Traditionally, I’ve rounded out these manufacturer updates with only a few spare words looking forward to the next year and never really anything in the way of a formal ‘conclusion’ section. However, unlike the previous two years, there have been switches released throughout 2025 that do ultimately and fundamentally point to a flaw in assigning singular manufacturers of origin to switches like I regularly do here in my documentation. This may be a present flaw that none of us truly understand the scope of. It may also be a flaw that only becomes evident through a lack of future proofing on my part. Though what this flaw specifically is is the idea of the “combinatorial manufacturing paradigm” that I discussed in depth in the background of the Novelkeys Classic Blue Switch Review back in August. In the background section of that review, Kevin, who is the owner of the TypePlus brand attributed with having “manufactured” these switches, very plainly stated that the CAD design and prototyping of the switches, the manufacturing of their molds, and the injection molding of the parts to make the switches were all carried out in three separate manufacturing facilities and not vertically integrated as would be suggested by saying they were “made by TypePlus”. Much like how I point out in that review, I still do not entirely known how to handle that information from a documentation and positive manufacturer attribution perspective. I still really haven’t come up with a way to deal with a hypothetical switch that could be designed by Cherry, carved into molds by Gateron, and then injection molded and assembled by Outemu, something which has yet to happen (that I know of) but reasonably could based on what Kevin shared above. All that I can confidently say with this information is that the existence of such a way of switch manufacturing is that it will make positive assignments of origin more difficult for me moving forward and that I’ll simply have to contend with such in time and the same way I always have – as openly and honestly as I can.
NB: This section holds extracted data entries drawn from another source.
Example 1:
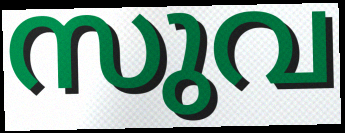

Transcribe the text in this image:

സുവ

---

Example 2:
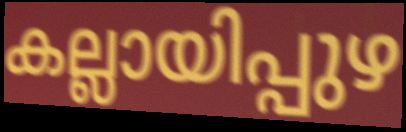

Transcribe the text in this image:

കല്ലായിപ്പുഴ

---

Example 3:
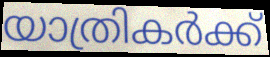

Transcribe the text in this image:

യാത്രികർക്ക്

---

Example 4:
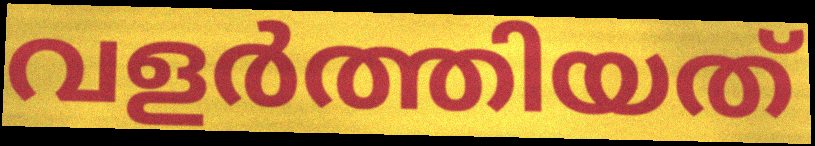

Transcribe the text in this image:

വളർത്തിയത്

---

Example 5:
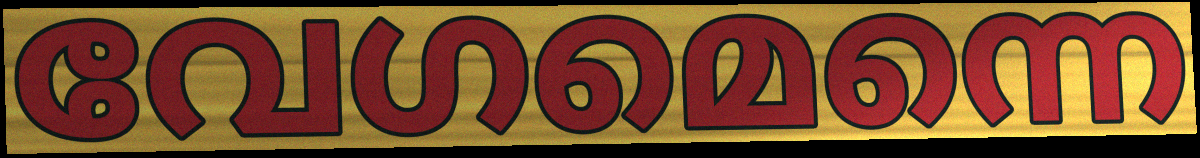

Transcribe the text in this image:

വേഗമെന്നെ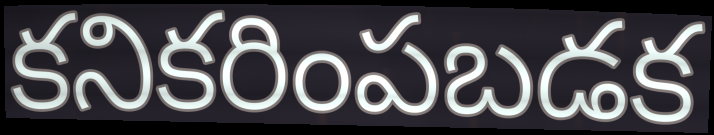
కనికరింపబడక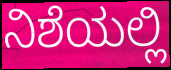
ನಿಶೆಯಲ್ಲಿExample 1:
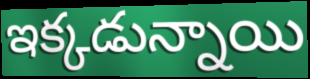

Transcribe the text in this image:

ఇక్కడున్నాయి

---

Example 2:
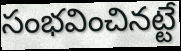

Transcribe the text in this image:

సంభవించినట్టే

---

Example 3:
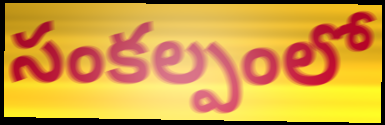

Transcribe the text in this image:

సంకల్పంలో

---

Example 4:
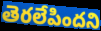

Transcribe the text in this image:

తెరలేపిందని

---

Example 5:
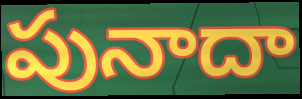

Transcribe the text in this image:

పునాదా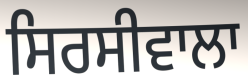
ਸਿਰਸੀਵਾਲਾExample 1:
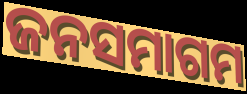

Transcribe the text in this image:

ଜନସମାଗମ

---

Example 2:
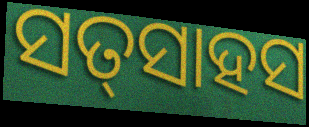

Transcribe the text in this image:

ସତ୍‍ସାହସ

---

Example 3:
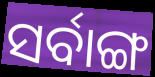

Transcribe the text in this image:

ସର୍ବାଙ୍ଗ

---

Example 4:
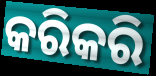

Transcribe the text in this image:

କରିକରି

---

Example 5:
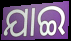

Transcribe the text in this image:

And in the case you think this is some far flung problem that I won’t need to deal with for another few years – it’s already here. Even this new list of manufacturers alone contains a crossover as Wingtree’s Hall Effect switches they’ve been selling have been confirmed to have been made by Co-Gain / XUDA.
Figure 13: Screencap of direct conversations between SwitchModders' Discord user mimp6508 and Wingtree's customer support regarding their magnetic switches.
As it would seem, the switch manufacturing world may be more interconnected than we could have ever imagined.